DATA EXTRACTS:
#####
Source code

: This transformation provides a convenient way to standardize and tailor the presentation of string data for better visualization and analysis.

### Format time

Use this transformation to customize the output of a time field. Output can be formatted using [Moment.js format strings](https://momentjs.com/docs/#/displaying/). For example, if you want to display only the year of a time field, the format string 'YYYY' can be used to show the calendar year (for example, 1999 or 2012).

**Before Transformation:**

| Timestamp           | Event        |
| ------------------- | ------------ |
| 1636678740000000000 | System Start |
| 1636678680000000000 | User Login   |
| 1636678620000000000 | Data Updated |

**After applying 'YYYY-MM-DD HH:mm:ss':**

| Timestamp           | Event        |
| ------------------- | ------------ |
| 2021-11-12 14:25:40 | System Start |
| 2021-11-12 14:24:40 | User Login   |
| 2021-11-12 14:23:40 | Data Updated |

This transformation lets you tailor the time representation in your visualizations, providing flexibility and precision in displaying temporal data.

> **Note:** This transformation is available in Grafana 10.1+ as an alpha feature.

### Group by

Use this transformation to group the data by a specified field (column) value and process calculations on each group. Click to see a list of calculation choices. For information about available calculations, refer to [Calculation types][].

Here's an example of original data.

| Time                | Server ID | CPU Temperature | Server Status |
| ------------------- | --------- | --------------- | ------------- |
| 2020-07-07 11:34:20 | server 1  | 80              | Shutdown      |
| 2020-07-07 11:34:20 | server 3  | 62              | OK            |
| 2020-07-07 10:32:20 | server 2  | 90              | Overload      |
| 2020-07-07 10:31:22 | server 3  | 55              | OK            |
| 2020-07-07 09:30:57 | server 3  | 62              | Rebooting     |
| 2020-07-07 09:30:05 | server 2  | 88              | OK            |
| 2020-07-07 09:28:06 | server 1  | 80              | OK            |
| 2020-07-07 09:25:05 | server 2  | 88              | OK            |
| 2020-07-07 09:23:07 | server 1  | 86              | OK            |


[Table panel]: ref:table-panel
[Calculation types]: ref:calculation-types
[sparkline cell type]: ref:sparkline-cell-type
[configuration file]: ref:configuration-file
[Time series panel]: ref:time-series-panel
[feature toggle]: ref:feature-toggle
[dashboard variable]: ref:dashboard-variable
#####
Copy the lines from the one containing "[Table panel]: ref:table-panel" through the end of the rows, keeping every character unchanged.

[Table panel]: ref:table-panel
[Calculation types]: ref:calculation-types
[sparkline cell type]: ref:sparkline-cell-type
[configuration file]: ref:configuration-file
[Time series panel]: ref:time-series-panel
[feature toggle]: ref:feature-toggle
[dashboard variable]: ref:dashboard-variable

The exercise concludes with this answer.